- Directed by: Roger Christian
- Written by: Raul Inglis Crash Leyland
- Produced by: Robert Vince William Vince
- Starring: Sam Elliott Charles Martin Smith Anne Ramsay Matt Craven
- Cinematography: Mike Southon
- Edited by: Robin Russell
- Music by: Ross Vannelli
- Production companies: Cine Cut Films Keystone Entertainment
- Distributed by: Republic Entertainment
- Release date: 1995;
- Running time: 88 minutes
- Country: United States
- Language: English

= The Final Cut (1995 film) =

The Final Cut is a 1995 American action/drama/thriller feature film directed by Roger Christian for Cine Cut Films with a screenplay by Raul Inglis based on a story by Crash Leyland.

==Plot==
A maniac bomber is ruthlessly targeting Seattle, claiming civilians and bomb disposal teams alike as apartment blocks and office complexes collapse under the impact of his ingenious, complex devices. Calling in ex-bomb squad operator John Pierce (Sam Elliott) to help them, and using computer assisted disposal techniques and virtual reality simulations, the squad comes to a horrifying realization - the bombs are constructed with tricks and traps intended to kill the disposal teams; and Pierce, as a fellow bomb squad officer, is the only person who would know such schemes.
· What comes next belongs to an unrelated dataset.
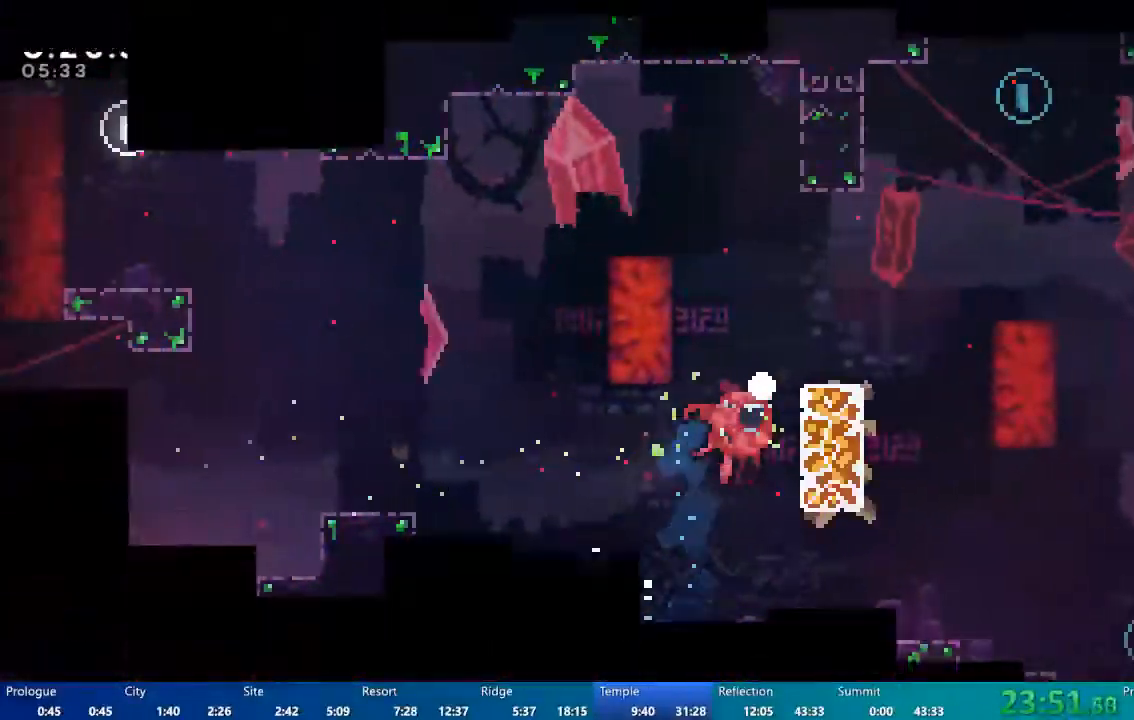
{"dt_ms": 500, "buttons": [], "left_stick": "center", "right_stick": "center", "events": [[67, "R2", "up"]]}
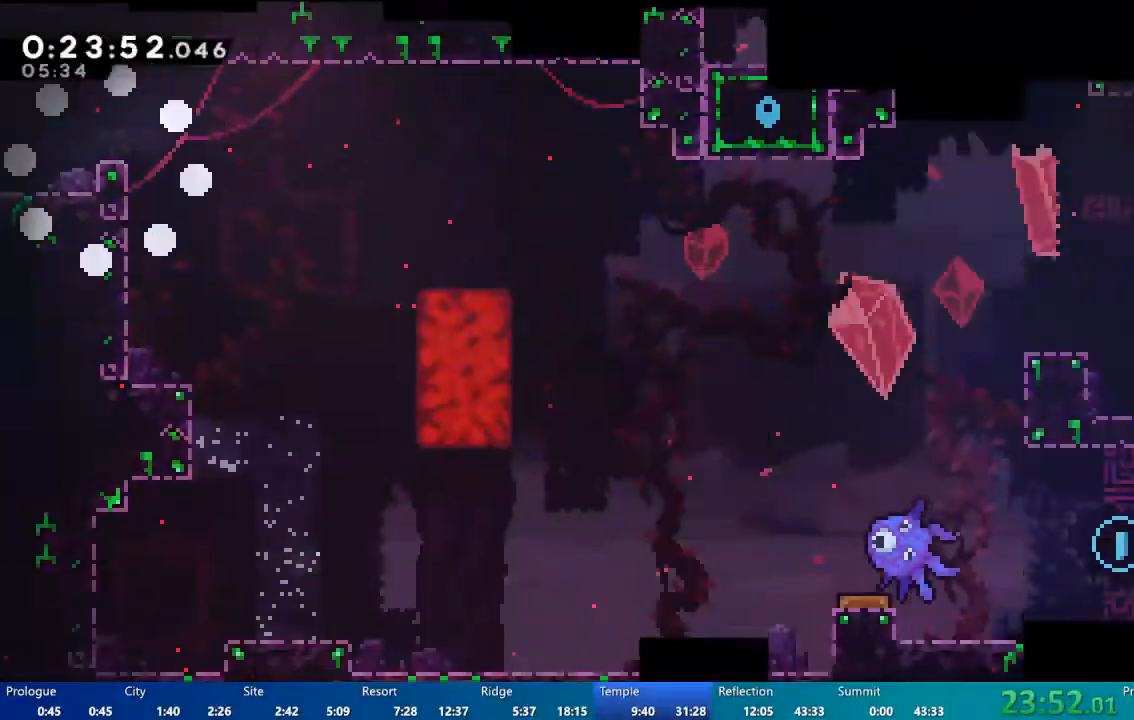
{"dt_ms": 500, "buttons": ["A", "DPAD_RIGHT"], "left_stick": "center", "right_stick": "center", "events": [[300, "DPAD_RIGHT", "down"], [467, "A", "down"]]}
With the police marking Pierce as their number one suspect and the bomber on the brink of one final, cataclysmic attack, Pierce must move quickly to unmask the trigger-man behind the carnage or face taking the rap himself.

==Background==
The film was released in the U.S. in 1995 by Republic Entertainment with subsequent releases in Germany, Belgium, and South Africa in 1996 and with a video premiere in Portugal in 1997.